## What is being asked
Leave every picture out, then reproduce the rest of the listing exactly.

□ □ □ □ □

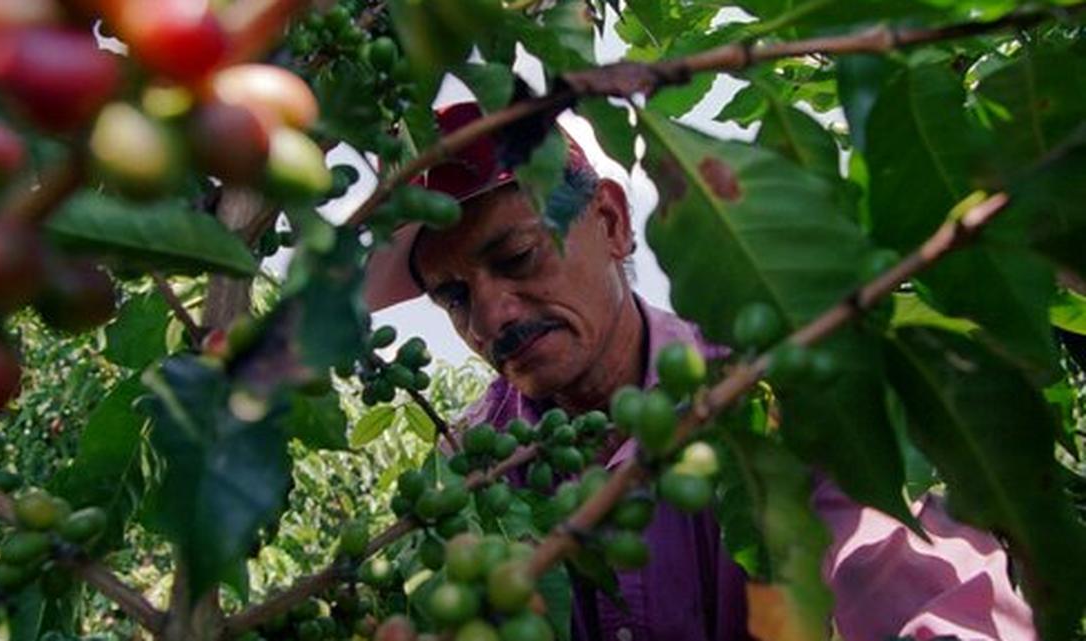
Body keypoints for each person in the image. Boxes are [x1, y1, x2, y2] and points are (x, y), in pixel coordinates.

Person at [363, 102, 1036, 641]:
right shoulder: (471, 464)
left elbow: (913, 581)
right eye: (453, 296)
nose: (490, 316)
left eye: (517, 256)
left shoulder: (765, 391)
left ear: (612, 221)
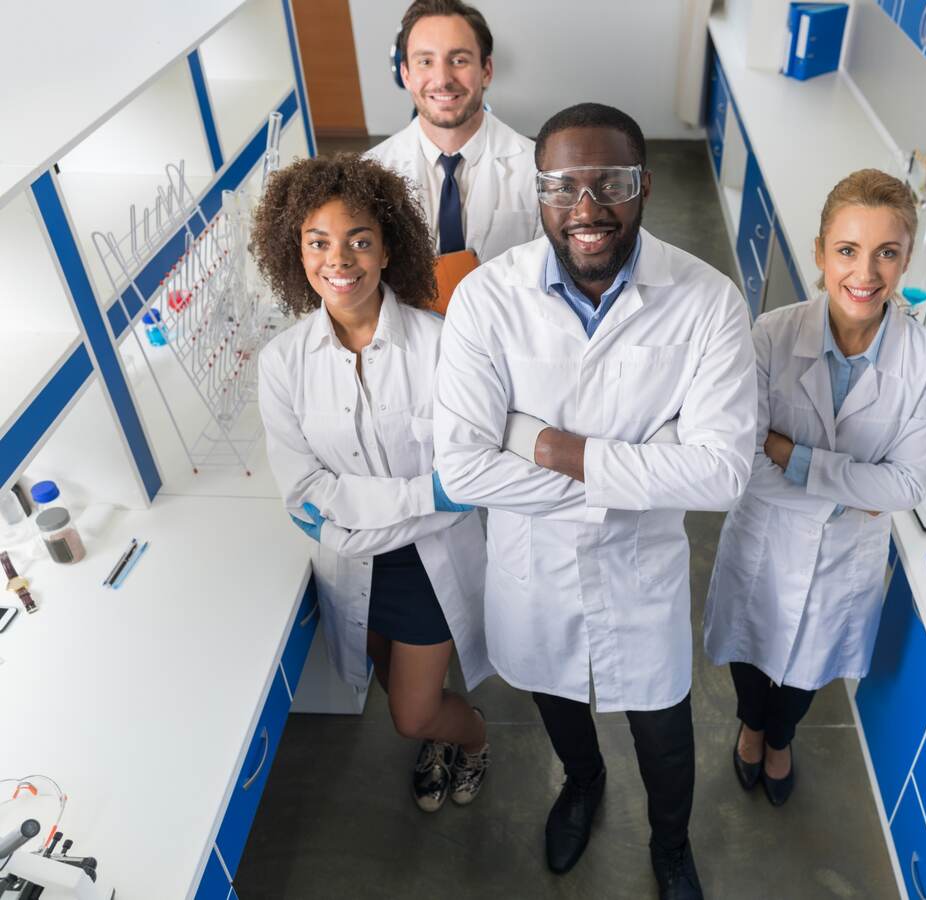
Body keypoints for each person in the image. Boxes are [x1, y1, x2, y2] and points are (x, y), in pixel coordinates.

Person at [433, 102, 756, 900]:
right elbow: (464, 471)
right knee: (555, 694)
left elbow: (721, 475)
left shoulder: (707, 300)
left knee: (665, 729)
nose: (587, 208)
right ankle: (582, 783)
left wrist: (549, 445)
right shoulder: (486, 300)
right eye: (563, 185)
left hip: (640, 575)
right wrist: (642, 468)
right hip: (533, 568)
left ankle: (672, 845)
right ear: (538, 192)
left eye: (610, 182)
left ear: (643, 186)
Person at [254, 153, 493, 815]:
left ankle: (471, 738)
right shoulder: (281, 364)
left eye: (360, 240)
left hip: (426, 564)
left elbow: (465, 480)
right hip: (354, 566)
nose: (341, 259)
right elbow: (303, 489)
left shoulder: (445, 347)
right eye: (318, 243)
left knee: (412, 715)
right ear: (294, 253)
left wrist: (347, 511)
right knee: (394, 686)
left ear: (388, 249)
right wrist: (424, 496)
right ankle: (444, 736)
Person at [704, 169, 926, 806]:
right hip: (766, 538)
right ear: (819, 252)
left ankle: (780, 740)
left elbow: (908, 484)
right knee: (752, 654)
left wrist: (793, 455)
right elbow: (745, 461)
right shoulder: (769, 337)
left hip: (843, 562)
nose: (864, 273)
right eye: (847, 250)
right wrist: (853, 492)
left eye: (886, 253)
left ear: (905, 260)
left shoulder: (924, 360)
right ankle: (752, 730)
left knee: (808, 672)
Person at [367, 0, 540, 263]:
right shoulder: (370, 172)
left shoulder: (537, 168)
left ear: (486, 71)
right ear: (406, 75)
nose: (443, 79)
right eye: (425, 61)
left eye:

□ □ □ □ □

## Result
Body keypoints for each person in the image. Boxes are [x1, y1, x2, y2] and points are (x, y), in pixel coordinates.

Person at [363, 102, 1036, 641]:
right shoulder: (471, 464)
left elbow: (913, 581)
right eye: (453, 296)
nose: (490, 316)
left eye: (517, 256)
left shoulder: (765, 391)
left ear: (612, 221)
Body keypoints for each person in the image. Boxes are [x1, y1, x2, y2] and points are (x, y), in pixel coordinates.

Person at [433, 102, 756, 900]:
right elbow: (464, 471)
right knee: (555, 694)
left elbow: (721, 475)
left shoulder: (707, 300)
left knee: (665, 729)
nose: (587, 208)
right ankle: (582, 783)
left wrist: (549, 445)
right shoulder: (486, 300)
right eye: (563, 185)
left hip: (640, 575)
right wrist: (642, 468)
right hip: (533, 568)
left ankle: (672, 845)
right ear: (538, 192)
left eye: (610, 182)
left ear: (643, 186)
Person at [254, 153, 493, 815]:
left ankle: (471, 738)
right shoulder: (281, 364)
left eye: (360, 240)
left hip: (426, 564)
left elbow: (465, 480)
right hip: (354, 566)
nose: (341, 259)
right elbow: (303, 489)
left shoulder: (445, 347)
right eye: (318, 243)
left knee: (412, 715)
right ear: (294, 253)
left wrist: (347, 511)
right knee: (394, 686)
left ear: (388, 249)
right wrist: (424, 496)
right ankle: (444, 736)
Person at [704, 169, 926, 806]:
right hip: (766, 538)
right ear: (819, 252)
left ankle: (780, 740)
left elbow: (908, 484)
right knee: (752, 654)
left wrist: (793, 455)
right elbow: (745, 461)
right shoulder: (769, 337)
left hip: (843, 562)
nose: (864, 273)
right eye: (847, 250)
right wrist: (853, 492)
left eye: (886, 253)
left ear: (905, 260)
left shoulder: (924, 360)
right ankle: (752, 730)
left knee: (808, 672)
Person at [367, 0, 540, 263]:
right shoulder: (370, 172)
left shoulder: (537, 168)
left ear: (486, 71)
right ear: (406, 75)
nose: (443, 79)
right eye: (425, 61)
left eye:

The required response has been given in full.